Ex-Vanderbilt Football Players Convicted Of Rape & Finally Held Responsible For Their Actions
More than 18 months after a Vanderbilt student's nightmare began, a Nashville jury has found two out of the four Vanderbilt football players who allegedly took part in her rape guilty of five counts of aggravated rape and two counts of aggravated sexual battery. After 12 harrowing days of recounting increasingly disturbing evidence, the jury took just a few hours to convict Brandon Vandenburg and Cory Batey of all charges. Vandenburg, who was the survivor's boyfriend at the time, videotaped the entire incident, and has since been charged with tampering with evidence and unlawful pornography. He is said to have sent the footage to his friends before attempting to research how to delete any history of the video from his phone to avoid a criminal investigation.
According to attorneys involved in the case, Vandenburg and Batey laughed at the neuroscience major, who was heavily intoxicated and unconscious at the time, before attacking her. Prosecutors claimed that Vandenburg, who was unable to become aroused at the time, "coached" his teammates and provided direction over the course of the assault. Jaborian "Tip" McKenzie, another player who has been charged but has not yet gone to trial, said that Vandenburg was "amped" during the incident, apparently deriving some sickening pleasure out of the situation.
Batey's defense attorneys have consistently maintained that he was too drunk to be aware of his actions, and he, like the survivor, claims that he has absolutely no recollection of the entire evening. On Monday, the former football player testified, "I was just drunk out of my mind. This is something I would never do in my right state of mind. I'm just sorry."
Jurors were shown graphic video and photographs from the night of the assault, many of which were circulated among the four men accused of taking part in the attack, as well as others who received texts from Vandenburg with the footage. There was also security footage of the men dragging the unconscious survivor into an elevator then into a dorm room. Batey told jurors that another football player told him to delete the photographs the following morning, and that he was unsure of how he'd even received them. He said, "I didn't know how they got there. I didn't know what happened to the young lady in the pictures. I immediately deleted them."
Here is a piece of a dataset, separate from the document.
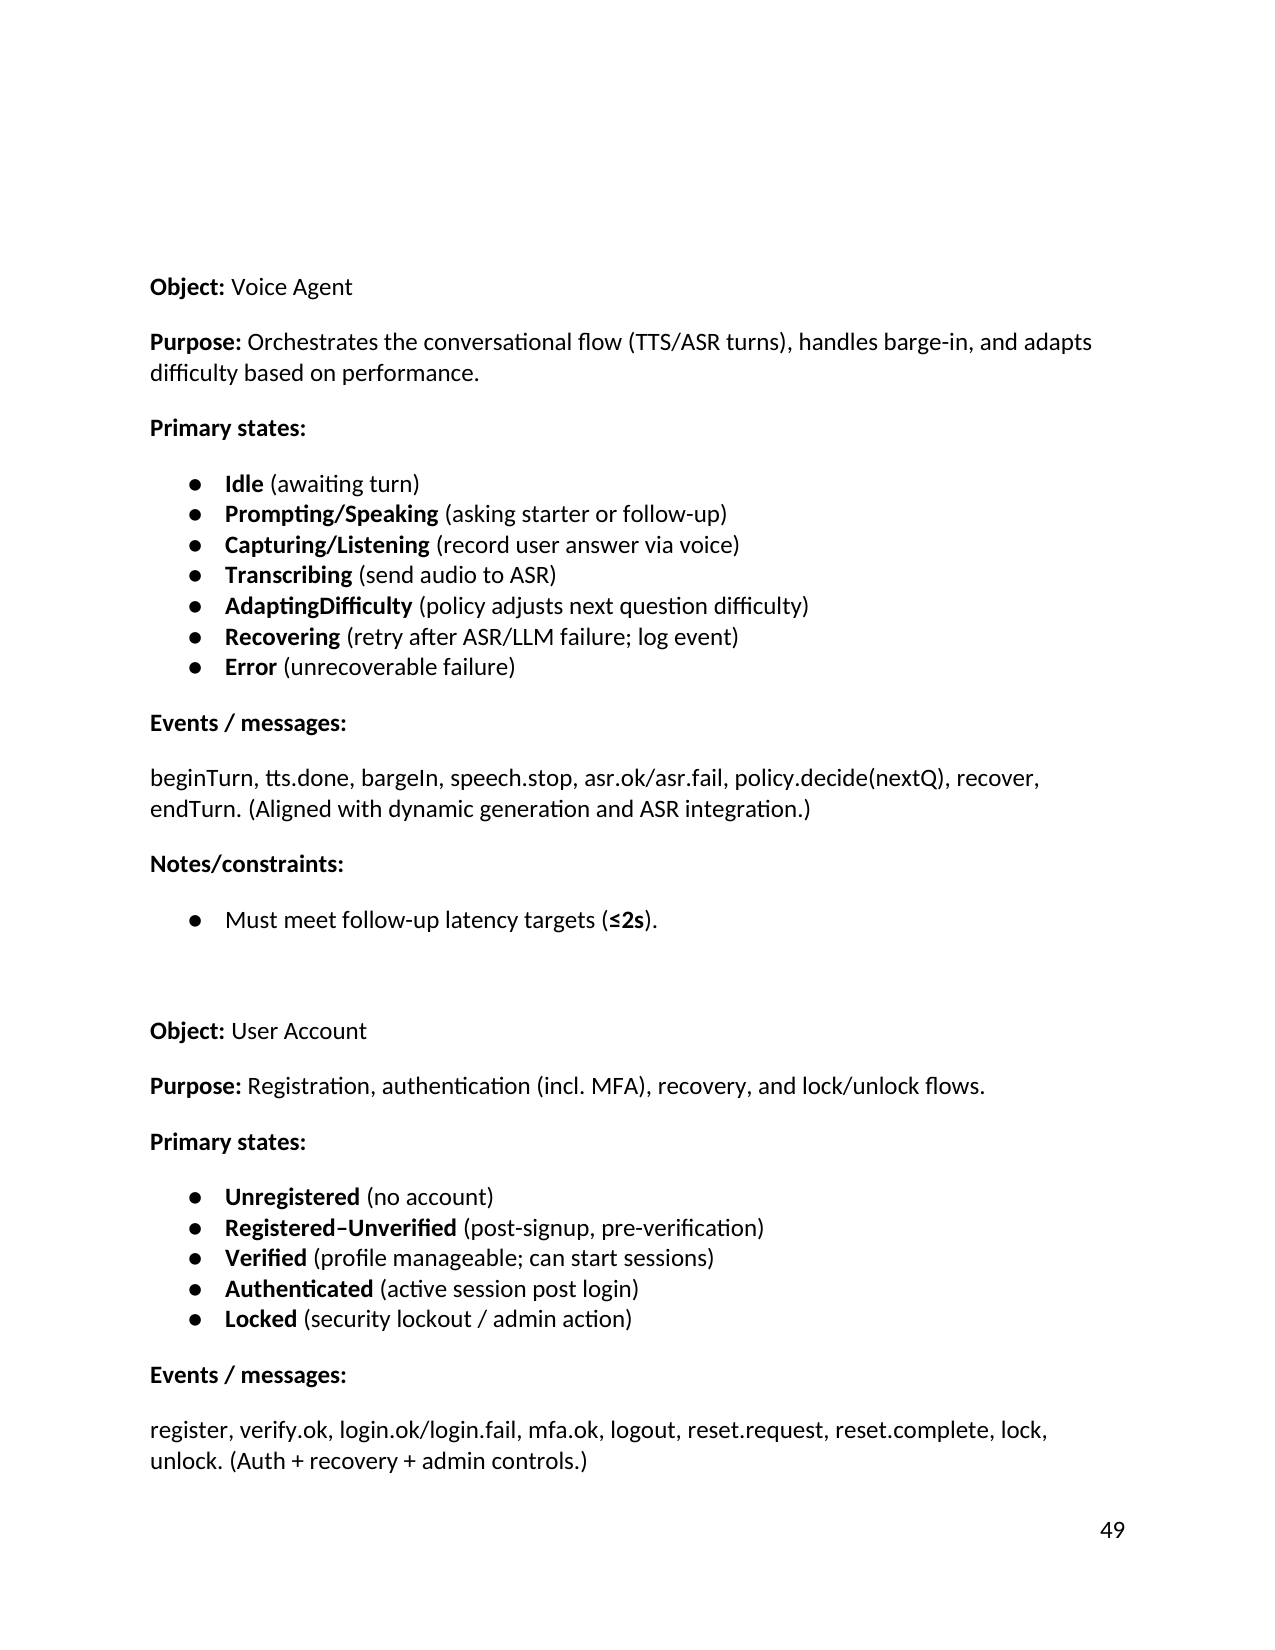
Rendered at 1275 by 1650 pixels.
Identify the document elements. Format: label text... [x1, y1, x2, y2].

Batey did admit to the jury, however, that he could identify himself as one of the men seen in the photographs, and that he took responsibility for what transpired. But when a prosecutor asked if he intended to change his plea from "not guilty" to "guilty," he replied in the negative. The 21-year-old was admitted to Vanderbilt on a football scholarship. But now, it seems that both his academic and athletic career are finished.
Defense attorneys attempted to direct blame away from Vandenburg and Batey, instead blaming the campus culture and the collegiate atmosphere of drunken, casual sex as the culprits. Somehow, according to these lawyers, a culture sexually assaulted a young woman, not individuals. During the trial, Batey was painted as the victim, one who fell prey to the dangers of peer pressure and high-risk drinking (he is estimated to have consumed between 14 and 22 drinks that evening). According to his lawyers, he was a star athlete bound for great success until he "walked into a culture that changed the rest of his life."
This absurd desire to displace guilt and somehow alleviate the onus of responsibility from the shoulders of those who have the capacity to force themselves upon women is more dangerous than any college party. Not only does a "rape culture" exist on the campuses across universities in the United States, but it also has further permeated courtrooms, supposed settings of justice in which lawyers instead make excuses for individuals who seem to have no regard for the basic human rights of their peers. Batey and Vandenburg, their lawyers said, were only children with no real awareness of right and wrong, and were fully susceptible to the whims of those around them.
There is an air of complacency that has poisoned the way in which we discuss and address rape, and though it seems that justice was served to Vandenburg and Batey in this particular case, there are far too many incidents in which sexual predators go untried, free to carry on with their lives even as their victims bear the scars of their monstrosities. And it is only compounded by the astounding lack of vigilance displayed on college campuses in the United States, where too often, students prefer not to notice questionable situations and stay silent rather than stepping in.
Footage from the assault shows that numerous people were present when the survivor was first carried, unconscious, away from a public setting. In fact, it seems that several bystanders were at least marginally aware of the situation, and yet did nothing to intervene, nor did anyone report the incident to the authorities. This nearly unbelievable attitude of ignorance is perhaps one of the most damning challenges facing American universities as they attempt to address the staggering issue of sexual assault, and is one that needs to be rectified immediately.
But despite the multiple facets of the rape culture that is so often blamed for these assaults, the fact of the matter remains that a culture does not rape — people rape. Cultures cannot be held responsible in a court of law, but individuals can, and they should. And in the case of Vanderbilt, we finally seem to be moving in the right direction.